Instructions to follow -
Please write out each entry that follows, keeping it exactly the same.

(Beginning of Provided records)

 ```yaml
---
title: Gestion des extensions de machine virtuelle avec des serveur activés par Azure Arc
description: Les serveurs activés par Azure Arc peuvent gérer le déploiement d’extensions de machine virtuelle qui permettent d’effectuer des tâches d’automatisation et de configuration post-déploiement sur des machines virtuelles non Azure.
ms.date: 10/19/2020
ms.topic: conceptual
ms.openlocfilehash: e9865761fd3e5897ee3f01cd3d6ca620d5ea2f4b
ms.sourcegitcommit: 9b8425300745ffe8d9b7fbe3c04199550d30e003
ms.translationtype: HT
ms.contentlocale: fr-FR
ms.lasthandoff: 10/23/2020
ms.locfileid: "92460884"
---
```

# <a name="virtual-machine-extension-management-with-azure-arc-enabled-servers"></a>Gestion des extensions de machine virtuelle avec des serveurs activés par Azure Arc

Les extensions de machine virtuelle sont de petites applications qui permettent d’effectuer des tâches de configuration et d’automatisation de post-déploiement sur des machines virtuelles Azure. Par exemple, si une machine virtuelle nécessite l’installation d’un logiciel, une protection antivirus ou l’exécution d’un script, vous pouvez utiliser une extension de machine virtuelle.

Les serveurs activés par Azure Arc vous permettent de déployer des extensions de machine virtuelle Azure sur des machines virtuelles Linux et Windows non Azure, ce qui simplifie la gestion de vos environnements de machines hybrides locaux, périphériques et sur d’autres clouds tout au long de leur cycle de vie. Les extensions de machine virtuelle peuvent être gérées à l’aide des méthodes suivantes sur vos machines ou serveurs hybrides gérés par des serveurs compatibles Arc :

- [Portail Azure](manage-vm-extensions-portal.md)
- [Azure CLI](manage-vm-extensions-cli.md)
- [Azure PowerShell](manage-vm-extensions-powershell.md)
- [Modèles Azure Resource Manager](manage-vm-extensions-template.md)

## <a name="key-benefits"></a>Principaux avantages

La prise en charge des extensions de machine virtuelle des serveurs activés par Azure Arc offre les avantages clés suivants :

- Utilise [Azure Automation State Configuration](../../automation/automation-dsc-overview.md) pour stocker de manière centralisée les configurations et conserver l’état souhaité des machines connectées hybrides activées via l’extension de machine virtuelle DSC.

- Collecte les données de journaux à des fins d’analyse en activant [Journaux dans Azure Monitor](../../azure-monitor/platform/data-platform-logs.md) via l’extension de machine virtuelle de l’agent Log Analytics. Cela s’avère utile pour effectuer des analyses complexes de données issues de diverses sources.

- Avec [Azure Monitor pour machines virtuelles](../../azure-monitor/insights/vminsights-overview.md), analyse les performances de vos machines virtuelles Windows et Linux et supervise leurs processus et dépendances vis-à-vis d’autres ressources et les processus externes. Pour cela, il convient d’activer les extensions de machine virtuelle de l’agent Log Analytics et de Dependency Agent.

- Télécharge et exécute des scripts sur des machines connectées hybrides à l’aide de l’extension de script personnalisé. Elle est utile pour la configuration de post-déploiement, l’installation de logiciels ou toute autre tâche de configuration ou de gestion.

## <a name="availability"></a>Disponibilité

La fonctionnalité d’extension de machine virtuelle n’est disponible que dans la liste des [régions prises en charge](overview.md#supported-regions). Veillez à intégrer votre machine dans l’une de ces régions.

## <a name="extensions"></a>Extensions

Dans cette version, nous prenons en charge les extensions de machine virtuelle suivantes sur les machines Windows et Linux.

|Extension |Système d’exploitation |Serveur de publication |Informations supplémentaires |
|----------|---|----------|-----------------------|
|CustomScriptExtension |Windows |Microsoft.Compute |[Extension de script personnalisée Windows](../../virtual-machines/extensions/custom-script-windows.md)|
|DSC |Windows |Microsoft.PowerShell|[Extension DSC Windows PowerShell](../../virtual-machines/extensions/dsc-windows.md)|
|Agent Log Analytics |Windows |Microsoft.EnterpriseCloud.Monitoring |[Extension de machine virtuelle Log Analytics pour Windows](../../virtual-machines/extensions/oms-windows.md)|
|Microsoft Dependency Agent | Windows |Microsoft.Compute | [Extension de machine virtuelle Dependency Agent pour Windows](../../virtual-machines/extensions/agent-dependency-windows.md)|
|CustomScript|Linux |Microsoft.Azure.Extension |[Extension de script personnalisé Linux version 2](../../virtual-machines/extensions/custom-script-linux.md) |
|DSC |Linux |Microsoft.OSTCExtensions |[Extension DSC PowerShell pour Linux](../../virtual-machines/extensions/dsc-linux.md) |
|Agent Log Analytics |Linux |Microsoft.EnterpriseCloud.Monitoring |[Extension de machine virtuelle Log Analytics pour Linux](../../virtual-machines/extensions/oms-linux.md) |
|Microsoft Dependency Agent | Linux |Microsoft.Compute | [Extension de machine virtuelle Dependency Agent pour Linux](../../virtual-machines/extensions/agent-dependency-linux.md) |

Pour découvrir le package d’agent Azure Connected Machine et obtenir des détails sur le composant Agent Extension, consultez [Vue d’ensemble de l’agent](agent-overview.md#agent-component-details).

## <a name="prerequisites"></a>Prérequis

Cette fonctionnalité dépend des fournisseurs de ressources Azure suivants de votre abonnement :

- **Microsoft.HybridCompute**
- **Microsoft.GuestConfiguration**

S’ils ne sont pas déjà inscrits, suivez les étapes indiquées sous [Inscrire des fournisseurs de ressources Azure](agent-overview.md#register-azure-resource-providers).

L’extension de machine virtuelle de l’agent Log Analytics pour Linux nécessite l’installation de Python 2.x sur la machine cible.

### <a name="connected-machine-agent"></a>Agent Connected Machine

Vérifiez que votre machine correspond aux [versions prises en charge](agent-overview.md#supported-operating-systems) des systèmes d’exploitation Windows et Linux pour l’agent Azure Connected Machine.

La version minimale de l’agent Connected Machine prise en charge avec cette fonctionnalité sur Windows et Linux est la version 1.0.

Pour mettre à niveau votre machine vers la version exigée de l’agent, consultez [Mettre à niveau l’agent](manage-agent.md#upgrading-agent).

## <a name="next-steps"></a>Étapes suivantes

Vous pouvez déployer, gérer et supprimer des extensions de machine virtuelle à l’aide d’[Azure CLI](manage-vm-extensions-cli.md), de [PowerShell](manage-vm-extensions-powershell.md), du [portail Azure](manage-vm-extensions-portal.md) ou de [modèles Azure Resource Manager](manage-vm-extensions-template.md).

(End of Provided records)

Written reply -
 ```yaml
---
title: Gestion des extensions de machine virtuelle avec des serveur activés par Azure Arc
description: Les serveurs activés par Azure Arc peuvent gérer le déploiement d’extensions de machine virtuelle qui permettent d’effectuer des tâches d’automatisation et de configuration post-déploiement sur des machines virtuelles non Azure.
ms.date: 10/19/2020
ms.topic: conceptual
ms.openlocfilehash: e9865761fd3e5897ee3f01cd3d6ca620d5ea2f4b
ms.sourcegitcommit: 9b8425300745ffe8d9b7fbe3c04199550d30e003
ms.translationtype: HT
ms.contentlocale: fr-FR
ms.lasthandoff: 10/23/2020
ms.locfileid: "92460884"
---
```

# <a name="virtual-machine-extension-management-with-azure-arc-enabled-servers"></a>Gestion des extensions de machine virtuelle avec des serveurs activés par Azure Arc

Les extensions de machine virtuelle sont de petites applications qui permettent d’effectuer des tâches de configuration et d’automatisation de post-déploiement sur des machines virtuelles Azure. Par exemple, si une machine virtuelle nécessite l’installation d’un logiciel, une protection antivirus ou l’exécution d’un script, vous pouvez utiliser une extension de machine virtuelle.

Les serveurs activés par Azure Arc vous permettent de déployer des extensions de machine virtuelle Azure sur des machines virtuelles Linux et Windows non Azure, ce qui simplifie la gestion de vos environnements de machines hybrides locaux, périphériques et sur d’autres clouds tout au long de leur cycle de vie. Les extensions de machine virtuelle peuvent être gérées à l’aide des méthodes suivantes sur vos machines ou serveurs hybrides gérés par des serveurs compatibles Arc :

- [Portail Azure](manage-vm-extensions-portal.md)
- [Azure CLI](manage-vm-extensions-cli.md)
- [Azure PowerShell](manage-vm-extensions-powershell.md)
- [Modèles Azure Resource Manager](manage-vm-extensions-template.md)

## <a name="key-benefits"></a>Principaux avantages

La prise en charge des extensions de machine virtuelle des serveurs activés par Azure Arc offre les avantages clés suivants :

- Utilise [Azure Automation State Configuration](../../automation/automation-dsc-overview.md) pour stocker de manière centralisée les configurations et conserver l’état souhaité des machines connectées hybrides activées via l’extension de machine virtuelle DSC.

- Collecte les données de journaux à des fins d’analyse en activant [Journaux dans Azure Monitor](../../azure-monitor/platform/data-platform-logs.md) via l’extension de machine virtuelle de l’agent Log Analytics. Cela s’avère utile pour effectuer des analyses complexes de données issues de diverses sources.

- Avec [Azure Monitor pour machines virtuelles](../../azure-monitor/insights/vminsights-overview.md), analyse les performances de vos machines virtuelles Windows et Linux et supervise leurs processus et dépendances vis-à-vis d’autres ressources et les processus externes. Pour cela, il convient d’activer les extensions de machine virtuelle de l’agent Log Analytics et de Dependency Agent.

- Télécharge et exécute des scripts sur des machines connectées hybrides à l’aide de l’extension de script personnalisé. Elle est utile pour la configuration de post-déploiement, l’installation de logiciels ou toute autre tâche de configuration ou de gestion.

## <a name="availability"></a>Disponibilité

La fonctionnalité d’extension de machine virtuelle n’est disponible que dans la liste des [régions prises en charge](overview.md#supported-regions). Veillez à intégrer votre machine dans l’une de ces régions.

## <a name="extensions"></a>Extensions

Dans cette version, nous prenons en charge les extensions de machine virtuelle suivantes sur les machines Windows et Linux.

|Extension |Système d’exploitation |Serveur de publication |Informations supplémentaires |
|----------|---|----------|-----------------------|
|CustomScriptExtension |Windows |Microsoft.Compute |[Extension de script personnalisée Windows](../../virtual-machines/extensions/custom-script-windows.md)|
|DSC |Windows |Microsoft.PowerShell|[Extension DSC Windows PowerShell](../../virtual-machines/extensions/dsc-windows.md)|
|Agent Log Analytics |Windows |Microsoft.EnterpriseCloud.Monitoring |[Extension de machine virtuelle Log Analytics pour Windows](../../virtual-machines/extensions/oms-windows.md)|
|Microsoft Dependency Agent | Windows |Microsoft.Compute | [Extension de machine virtuelle Dependency Agent pour Windows](../../virtual-machines/extensions/agent-dependency-windows.md)|
|CustomScript|Linux |Microsoft.Azure.Extension |[Extension de script personnalisé Linux version 2](../../virtual-machines/extensions/custom-script-linux.md) |
|DSC |Linux |Microsoft.OSTCExtensions |[Extension DSC PowerShell pour Linux](../../virtual-machines/extensions/dsc-linux.md) |
|Agent Log Analytics |Linux |Microsoft.EnterpriseCloud.Monitoring |[Extension de machine virtuelle Log Analytics pour Linux](../../virtual-machines/extensions/oms-linux.md) |
|Microsoft Dependency Agent | Linux |Microsoft.Compute | [Extension de machine virtuelle Dependency Agent pour Linux](../../virtual-machines/extensions/agent-dependency-linux.md) |

Pour découvrir le package d’agent Azure Connected Machine et obtenir des détails sur le composant Agent Extension, consultez [Vue d’ensemble de l’agent](agent-overview.md#agent-component-details).

## <a name="prerequisites"></a>Prérequis

Cette fonctionnalité dépend des fournisseurs de ressources Azure suivants de votre abonnement :

- **Microsoft.HybridCompute**
- **Microsoft.GuestConfiguration**

S’ils ne sont pas déjà inscrits, suivez les étapes indiquées sous [Inscrire des fournisseurs de ressources Azure](agent-overview.md#register-azure-resource-providers).

L’extension de machine virtuelle de l’agent Log Analytics pour Linux nécessite l’installation de Python 2.x sur la machine cible.

### <a name="connected-machine-agent"></a>Agent Connected Machine

Vérifiez que votre machine correspond aux [versions prises en charge](agent-overview.md#supported-operating-systems) des systèmes d’exploitation Windows et Linux pour l’agent Azure Connected Machine.

La version minimale de l’agent Connected Machine prise en charge avec cette fonctionnalité sur Windows et Linux est la version 1.0.

Pour mettre à niveau votre machine vers la version exigée de l’agent, consultez [Mettre à niveau l’agent](manage-agent.md#upgrading-agent).

## <a name="next-steps"></a>Étapes suivantes

Vous pouvez déployer, gérer et supprimer des extensions de machine virtuelle à l’aide d’[Azure CLI](manage-vm-extensions-cli.md), de [PowerShell](manage-vm-extensions-powershell.md), du [portail Azure](manage-vm-extensions-portal.md) ou de [modèles Azure Resource Manager](manage-vm-extensions-template.md).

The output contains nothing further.